EXERCISE:
Reproduce the passage on Silliman's Revelator below word for word, keeping its line breaks and the poem excerpt intact.

SUPPLIED TEXT:
..........

The abandonment of the period, for this reason, suggests a significant development in Silliman’s poetics.  Though Revelator is unmistakably a Silliman poem in its voluminous, messy representational landscape, its lack of that crucial element of punctuation, the period, signals a move away from parataxis and toward a more supple, fuzzy way of conjoining strings of dissimilar content.  Silliman has departed slightly from New Sentence crispness in the past (for example, in some of the wilder poems in The Alphabet), but nowhere, to my knowledge, does he abandon the paratactic jerk provided by the full stop as radically as in the current book.  The transitions between ideas and tableaux in Revelator are often, in filmic terms, dissolves rather than sharp cuts.  For example, a transition from a rafting trip in Yosemite to a jaunt through the Bay Area allows one landscape to bleed into another:

facing backwards briefly, we spin

slowly down river, or carry

the blue raft ashore

[. . .]

wash the pot left soaking

overnight, sun against east face

of new Emeryville highrise condos

already the hum of traffic

cats and dogs and shadows (70)

Rather than abruptly yanking us from a backcountry canyon to the gentrifying urban landscape, Silliman uses four words as a pivot: “sun against east face.”  Grammatically, that is, the east face of the condos, but surely the first image that occurs to the reader is the wall of the canyon, or perhaps a mountain (both of which are generally said to have “faces” in a way that apartment buildings are not).  Silliman might have thrown the wilderness and the posh urban landscape into sharp apposition, but chose instead to let one space flow into another.

..........

Data items:
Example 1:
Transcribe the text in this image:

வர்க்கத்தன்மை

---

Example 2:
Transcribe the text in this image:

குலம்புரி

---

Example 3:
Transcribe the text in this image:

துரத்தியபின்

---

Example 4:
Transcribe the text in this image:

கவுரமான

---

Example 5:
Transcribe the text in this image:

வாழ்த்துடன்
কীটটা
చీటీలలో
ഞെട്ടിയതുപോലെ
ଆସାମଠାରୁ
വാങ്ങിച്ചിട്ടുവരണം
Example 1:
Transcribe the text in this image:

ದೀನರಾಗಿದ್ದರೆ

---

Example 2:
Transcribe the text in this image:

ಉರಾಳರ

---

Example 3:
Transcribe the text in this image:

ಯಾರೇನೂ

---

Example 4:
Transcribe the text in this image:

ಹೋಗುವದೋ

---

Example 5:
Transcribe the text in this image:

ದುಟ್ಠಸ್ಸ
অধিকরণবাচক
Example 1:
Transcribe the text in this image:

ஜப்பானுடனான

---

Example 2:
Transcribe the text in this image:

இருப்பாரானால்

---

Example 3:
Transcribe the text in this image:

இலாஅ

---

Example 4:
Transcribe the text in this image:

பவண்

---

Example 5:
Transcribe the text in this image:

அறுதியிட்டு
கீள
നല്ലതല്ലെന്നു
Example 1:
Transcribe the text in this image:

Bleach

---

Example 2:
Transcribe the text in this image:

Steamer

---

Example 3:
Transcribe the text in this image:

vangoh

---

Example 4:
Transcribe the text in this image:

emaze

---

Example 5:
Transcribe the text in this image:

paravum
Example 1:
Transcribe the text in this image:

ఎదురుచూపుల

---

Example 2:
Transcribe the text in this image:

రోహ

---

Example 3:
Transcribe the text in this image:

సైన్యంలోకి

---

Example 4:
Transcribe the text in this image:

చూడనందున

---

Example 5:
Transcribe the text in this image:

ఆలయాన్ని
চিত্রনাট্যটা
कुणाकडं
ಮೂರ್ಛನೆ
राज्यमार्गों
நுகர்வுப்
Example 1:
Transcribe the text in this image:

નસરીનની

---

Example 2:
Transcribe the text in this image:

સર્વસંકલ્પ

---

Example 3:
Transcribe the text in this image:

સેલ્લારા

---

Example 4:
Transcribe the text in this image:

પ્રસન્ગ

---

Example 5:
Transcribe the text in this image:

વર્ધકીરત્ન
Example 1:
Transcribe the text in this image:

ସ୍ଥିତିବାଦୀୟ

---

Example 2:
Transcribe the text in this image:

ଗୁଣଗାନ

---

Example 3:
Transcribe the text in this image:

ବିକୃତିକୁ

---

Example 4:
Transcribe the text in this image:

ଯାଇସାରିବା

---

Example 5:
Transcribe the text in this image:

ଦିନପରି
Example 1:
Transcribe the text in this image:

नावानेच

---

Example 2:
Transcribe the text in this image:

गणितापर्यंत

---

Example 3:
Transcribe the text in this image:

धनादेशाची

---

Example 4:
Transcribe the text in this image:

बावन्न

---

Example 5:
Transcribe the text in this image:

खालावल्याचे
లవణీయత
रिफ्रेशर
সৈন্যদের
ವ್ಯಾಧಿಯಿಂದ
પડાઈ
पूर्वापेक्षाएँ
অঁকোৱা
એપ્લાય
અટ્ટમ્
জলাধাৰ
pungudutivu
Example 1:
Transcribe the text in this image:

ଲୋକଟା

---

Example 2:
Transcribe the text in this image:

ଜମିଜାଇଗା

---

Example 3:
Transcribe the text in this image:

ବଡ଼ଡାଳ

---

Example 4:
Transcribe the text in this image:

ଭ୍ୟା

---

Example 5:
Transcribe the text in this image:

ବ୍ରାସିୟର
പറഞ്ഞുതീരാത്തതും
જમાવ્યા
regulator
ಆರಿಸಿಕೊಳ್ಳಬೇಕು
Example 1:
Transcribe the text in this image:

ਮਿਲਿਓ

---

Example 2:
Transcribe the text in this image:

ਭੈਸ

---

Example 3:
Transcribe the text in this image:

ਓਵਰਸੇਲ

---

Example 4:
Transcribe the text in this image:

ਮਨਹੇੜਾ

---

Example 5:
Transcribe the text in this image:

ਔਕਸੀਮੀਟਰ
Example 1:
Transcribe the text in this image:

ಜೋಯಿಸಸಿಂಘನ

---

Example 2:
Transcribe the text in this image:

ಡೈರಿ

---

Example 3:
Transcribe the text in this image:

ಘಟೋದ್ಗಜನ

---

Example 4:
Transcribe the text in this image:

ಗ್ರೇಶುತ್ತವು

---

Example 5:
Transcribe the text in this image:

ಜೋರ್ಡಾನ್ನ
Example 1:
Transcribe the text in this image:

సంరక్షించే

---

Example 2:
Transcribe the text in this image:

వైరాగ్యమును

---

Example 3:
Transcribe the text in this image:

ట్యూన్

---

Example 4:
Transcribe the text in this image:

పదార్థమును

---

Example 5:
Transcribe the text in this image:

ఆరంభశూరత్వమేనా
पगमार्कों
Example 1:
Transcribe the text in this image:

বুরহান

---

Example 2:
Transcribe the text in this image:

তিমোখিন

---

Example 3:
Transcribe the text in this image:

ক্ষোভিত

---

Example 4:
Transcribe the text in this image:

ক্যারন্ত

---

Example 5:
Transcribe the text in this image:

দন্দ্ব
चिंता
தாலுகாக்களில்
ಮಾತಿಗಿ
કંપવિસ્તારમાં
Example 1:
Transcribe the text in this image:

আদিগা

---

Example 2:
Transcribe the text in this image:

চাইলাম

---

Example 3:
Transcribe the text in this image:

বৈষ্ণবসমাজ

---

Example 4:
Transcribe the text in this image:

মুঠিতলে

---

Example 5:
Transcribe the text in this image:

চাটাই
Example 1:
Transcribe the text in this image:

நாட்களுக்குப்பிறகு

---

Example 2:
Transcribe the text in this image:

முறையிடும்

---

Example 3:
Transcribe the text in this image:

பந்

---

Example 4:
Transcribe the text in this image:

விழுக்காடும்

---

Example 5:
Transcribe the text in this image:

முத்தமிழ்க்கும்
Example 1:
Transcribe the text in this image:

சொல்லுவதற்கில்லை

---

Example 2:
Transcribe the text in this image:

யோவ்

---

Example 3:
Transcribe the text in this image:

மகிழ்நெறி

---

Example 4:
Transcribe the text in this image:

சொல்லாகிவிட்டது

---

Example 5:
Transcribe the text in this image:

..........

ANSWER TO THE PROBLEM:
The abandonment of the period, for this reason, suggests a significant development in Silliman’s poetics.  Though Revelator is unmistakably a Silliman poem in its voluminous, messy representational landscape, its lack of that crucial element of punctuation, the period, signals a move away from parataxis and toward a more supple, fuzzy way of conjoining strings of dissimilar content.  Silliman has departed slightly from New Sentence crispness in the past (for example, in some of the wilder poems in The Alphabet), but nowhere, to my knowledge, does he abandon the paratactic jerk provided by the full stop as radically as in the current book.  The transitions between ideas and tableaux in Revelator are often, in filmic terms, dissolves rather than sharp cuts.  For example, a transition from a rafting trip in Yosemite to a jaunt through the Bay Area allows one landscape to bleed into another:

facing backwards briefly, we spin

slowly down river, or carry

the blue raft ashore

[. . .]

wash the pot left soaking

overnight, sun against east face

of new Emeryville highrise condos

already the hum of traffic

cats and dogs and shadows (70)

Rather than abruptly yanking us from a backcountry canyon to the gentrifying urban landscape, Silliman uses four words as a pivot: “sun against east face.”  Grammatically, that is, the east face of the condos, but surely the first image that occurs to the reader is the wall of the canyon, or perhaps a mountain (both of which are generally said to have “faces” in a way that apartment buildings are not).  Silliman might have thrown the wilderness and the posh urban landscape into sharp apposition, but chose instead to let one space flow into another.